Job Inputs
Inputs determine how events enter a job. Every job selects exactly one input and can optionally attach a trigger to control cadence. The visual editor exposes the most common settings; the DSL reference covers the full schema for advanced scenarios.
Supported inputs
| Input | Trigger style | Common uses | Notes |
|---|---|---|---|
azure-blob | Scheduled poll | Ingest blobs from Azure storage accounts. | Supports wildcard object selection and incremental checkpoints. |
echo | Manual or triggerless | Seed jobs with inline sample data. | Handy for quick tests and template jobs. |
exec | Scheduled poll | Run a command and capture STDOUT as events. | Ship logs from legacy tools without building wrappers. |
file-store | Scheduled poll | Read from managed FileStore buckets. | Best for hybrid deployments that mirror data into the control plane. |
files | Continuous | Tail directories or batch uploaded files. | Detects new files and streams them line by line. |
gcs | Scheduled poll | Pull objects from Google Cloud Storage. | Shares batching semantics with S3 and Azure connectors. |
http-poll | Scheduled poll | Call REST APIs on a cadence. | Configure headers, query params, and request bodies; supports retries and backoff. |
http-server | Event-driven | Accept inbound webhooks. | Runs an embedded HTTP listener on the worker. |
internal-messages | Event-driven | React to platform events or job-emitted messages. | Filter by kind, source, type, job, or tag. |
s3 | Scheduled poll | Read from Amazon S3 buckets. | Handles compressed objects and streams large files. |
windows-event-log | Event-driven | Capture Windows system events. | Available on Windows workers only. |
worker-channel | Event-driven | Chain jobs together inside a worker. | Consumes messages emitted by upstream jobs in the same worker. |
If you do not see a specific connector in the UI, check licensing or contact Lyft Data support; some inputs are gated by feature flags.
Scheduling and triggers
Inputs that poll external systems expose a Trigger block.
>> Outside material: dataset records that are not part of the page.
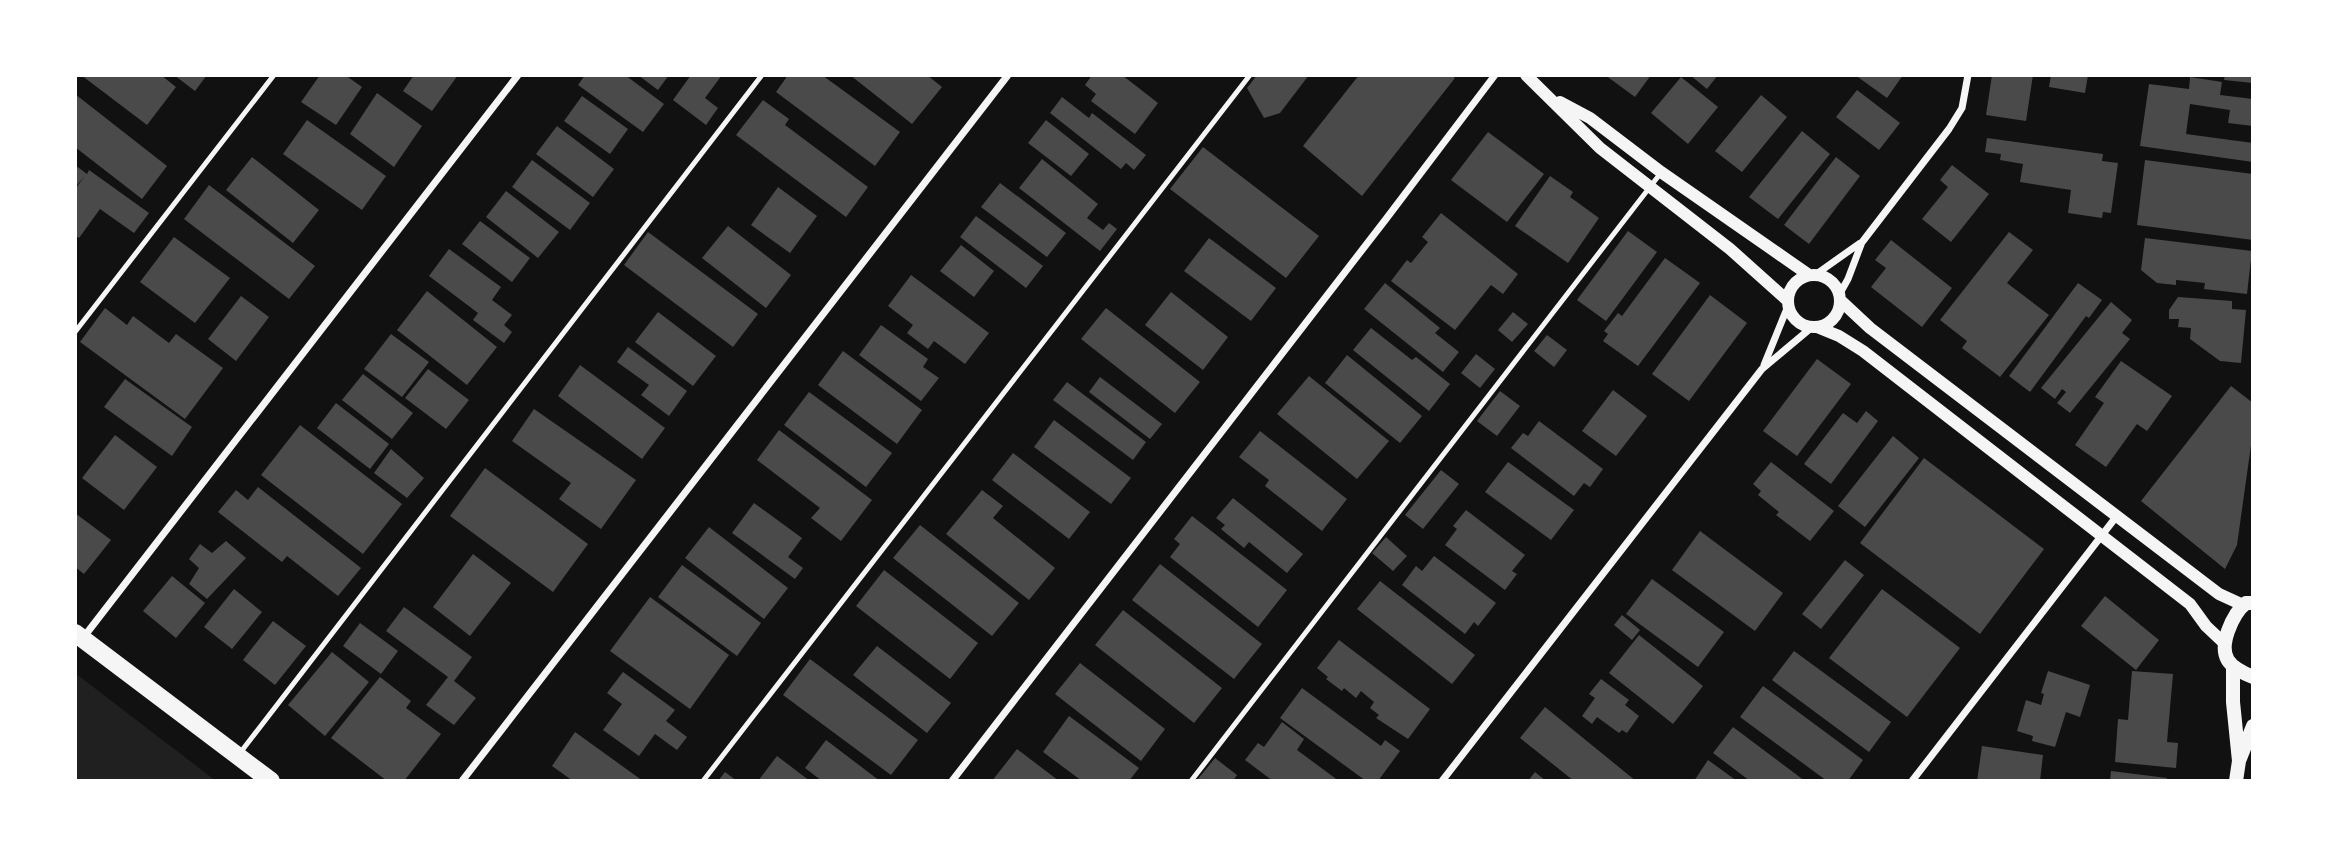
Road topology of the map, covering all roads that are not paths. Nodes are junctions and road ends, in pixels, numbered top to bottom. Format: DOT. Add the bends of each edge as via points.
graph roads {
  1 [pos="274,75"];
  2 [pos="518,75"];
  3 [pos="762,75"];
  4 [pos="1008,75"];
  5 [pos="1250,75"];
  6 [pos="1495,75"];
  7 [pos="1525,75"];
  8 [pos="1968,75"];
  9 [pos="1545,93"];
  10 [pos="1661,172"];
  11 [pos="1651,186"];
  12 [pos="1863,241"];
  13 [pos="1812,275"];
  14 [pos="1839,297"];
  15 [pos="1787,303"];
  16 [pos="1814,327"];
  17 [pos="75,332"];
  18 [pos="1762,369"];
  19 [pos="2116,517"];
  20 [pos="2101,537"];
  21 [pos="2250,601"];
  22 [pos="79,636"];
  23 [pos="2224,643"];
  24 [pos="2233,667"];
  25 [pos="2253,677"];
  26 [pos="2253,726"];
  27 [pos="238,756"];
  28 [pos="2239,761"];
  29 [pos="271,781"];
  30 [pos="462,781"];
  31 [pos="704,781"];
  32 [pos="952,781"];
  33 [pos="1191,781"];
  34 [pos="1442,781"];
  35 [pos="1912,781"];
  36 [pos="2236,781"];
  1 -- 17 [label="lane"];
  2 -- 22 [label="street"];
  3 -- 27 [label="lane"];
  4 -- 30 [label="street"];
  5 -- 31 [label="lane"];
  6 -- 32 [label="street"];
  7 -- 9 [label="street"];
  8 -- 12 [label="street" via="1956,118"];
  9 -- 10 [label="street" via="1590,118"];
  9 -- 11 [label="street" via="1600,148"];
  10 -- 11 [label="lane"];
  10 -- 13 [label="street"];
  11 -- 15 [label="street" via="1730,249"];
  11 -- 33 [label="lane"];
  12 -- 13 [label="street"];
  12 -- 14 [label="street"];
  13 -- 14 [label="street" via="1831,281"];
  13 -- 15 [label="street" via="1794,284"];
  14 -- 16 [label="street" via="1836,315"];
  14 -- 19 [label="street" via="1870,327"];
  15 -- 16 [label="street" via="1796,321"];
  15 -- 18 [label="street"];
  16 -- 18 [label="street"];
  16 -- 20 [label="street" via="1863,351"];
  18 -- 34 [label="street"];
  19 -- 20 [label="street"];
  19 -- 21 [label="street" via="2219,594"];
  20 -- 23 [label="street" via="2190,604"];
  20 -- 35 [label="street"];
  21 -- 23 [label="main road" via="2234,618"];
  22 -- 27 [label="main road"];
  23 -- 24 [label="main road" via="2225,657"];
  24 -- 25 [label="main road"];
  24 -- 28 [label="main road"];
  26 -- 28 [label="main road"];
  27 -- 29 [label="main road"];
  28 -- 36 [label="main road"];
}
Choose between cron expressions, fixed intervals, or internal message triggers. The scheduler guarantees that each job run receives a distinct window, and you can offset or jitter schedules to avoid thundering herds. Continuous inputs such as files, http-server, and worker-channel ignore the trigger block. They stay active as long as the job runtime is running.
Parsing options
Most inputs share two common switches:
- JSON: Treat payloads as JSON documents so fields are available without extra parsing. Leave disabled when ingesting free-form text; the runtime will wrap the payload in
_rawinstead. - Ignore line breaks: Combine the entire payload into a single event. Enable when a single response spans multiple lines (for example, pretty-printed JSON from an HTTP API).
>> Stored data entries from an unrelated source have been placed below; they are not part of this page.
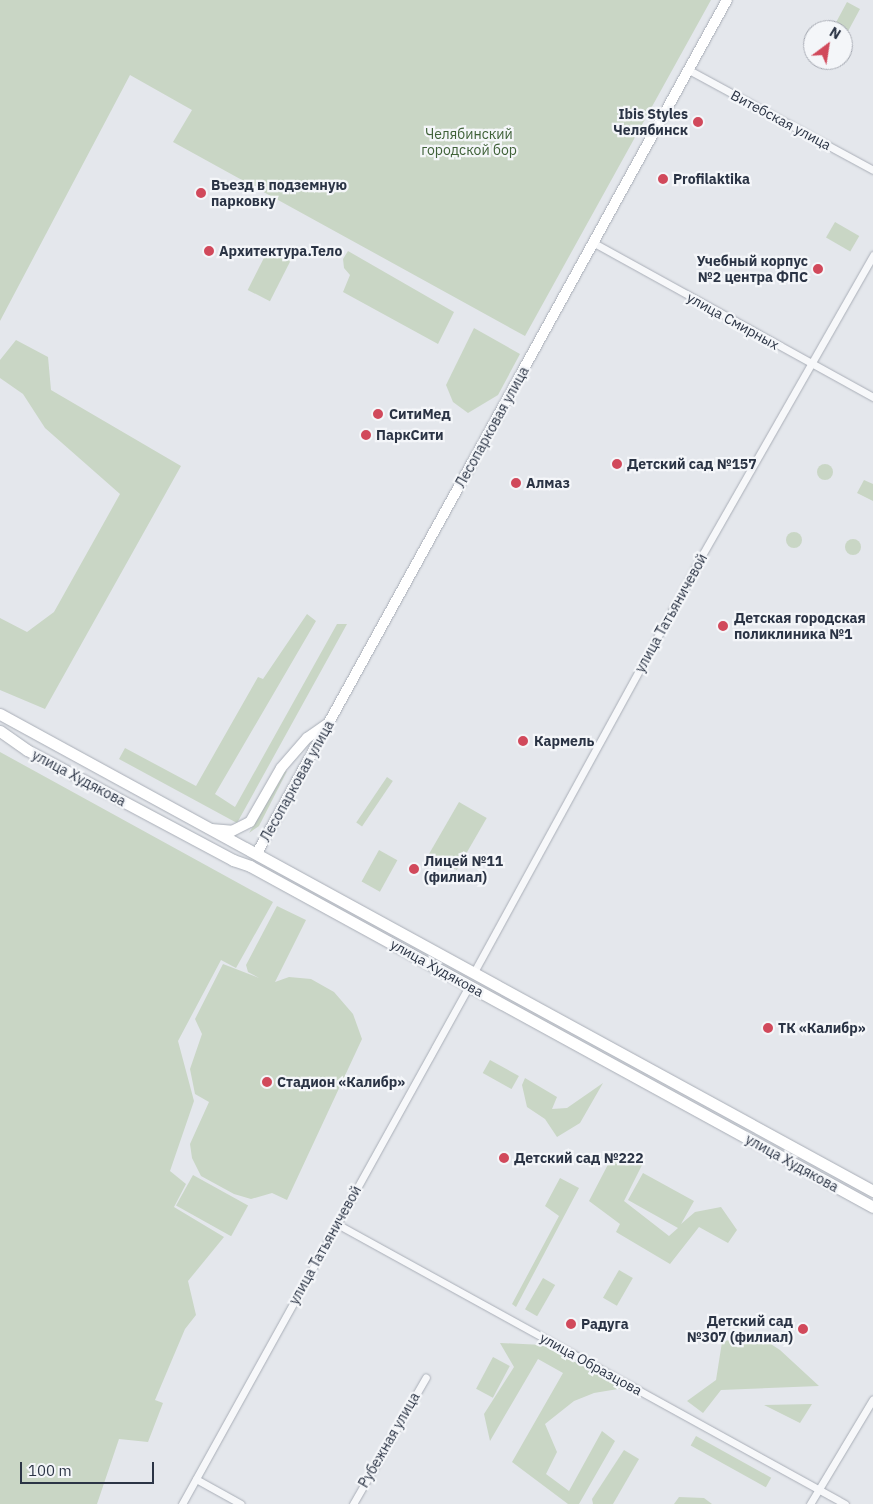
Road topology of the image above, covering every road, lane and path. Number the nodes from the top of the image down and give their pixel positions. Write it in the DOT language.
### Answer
graph roads {
  1 [pos="727,0"];
  2 [pos="689,70"];
  3 [pos="873,170"];
  4 [pos="594,244"];
  5 [pos="873,255"];
  6 [pos="810,364"];
  7 [pos="873,398"];
  8 [pos="0,714"];
  9 [pos="330,722"];
  10 [pos="0,731"];
  11 [pos="211,829"];
  12 [pos="257,853"];
  13 [pos="250,866"];
  14 [pos="474,972"];
  15 [pos="469,986"];
  16 [pos="873,1191"];
  17 [pos="873,1207"];
  18 [pos="337,1224"];
  19 [pos="426,1377"];
  20 [pos="873,1399"];
  21 [pos="196,1479"];
  22 [pos="818,1490"];
  23 [pos="182,1504"];
  24 [pos="241,1504"];
  25 [pos="353,1504"];
  26 [pos="810,1504"];
  27 [pos="845,1504"];
  1 -- 2 [label="main road, Лесопарковая улица"];
  2 -- 3 [label="street, Витебская улица"];
  2 -- 4 [label="main road, Лесопарковая улица"];
  4 -- 6 [label="street, улица Смирных"];
  4 -- 9 [label="main road, Лесопарковая улица"];
  5 -- 6 [label="street, улица Татьяничевой"];
  6 -- 7 [label="street, улица Смирных"];
  6 -- 14 [label="street, улица Татьяничевой"];
  8 -- 11 [label="main road, улица Худякова"];
  9 -- 11 [label="main road"];
  9 -- 12 [label="main road, Лесопарковая улица"];
  10 -- 13 [label="main road, улица Худякова"];
  11 -- 12 [label="main road, улица Худякова"];
  12 -- 13 [label="main road"];
  12 -- 14 [label="main road, улица Худякова"];
  13 -- 15 [label="main road, улица Худякова"];
  14 -- 15 [label="main road"];
  14 -- 16 [label="main road, улица Худякова"];
  15 -- 17 [label="main road, улица Худякова"];
  15 -- 18 [label="street, улица Татьяничевой"];
  18 -- 21 [label="street, улица Татьяничевой"];
  18 -- 22 [label="street, улица Образцова"];
  19 -- 25 [label="street, Рубежная улица"];
  20 -- 22 [label="street"];
  21 -- 23 [label="street, улица Татьяничевой"];
  21 -- 24 [label="street"];
  22 -- 26 [label="street"];
  22 -- 27 [label="street, улица Образцова"];
}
Document-oriented connectors (exec, http-poll, the object stores) group the events produced during one fetch into a document. Downstream actions can reference document metadata or preserve the grouping by using output batching in Document mode.
Reliability controls
Inputs that reach out to external services include retry settings. Configure max_attempts and backoff to tune resilience without overwhelming the upstream system. Backoff doubles on each retry up to a 15-second ceiling. Pair these settings with monitoring alerts so you know when a connector is repeatedly failing.
For field-level schemas and advanced options, consult the DSL input reference.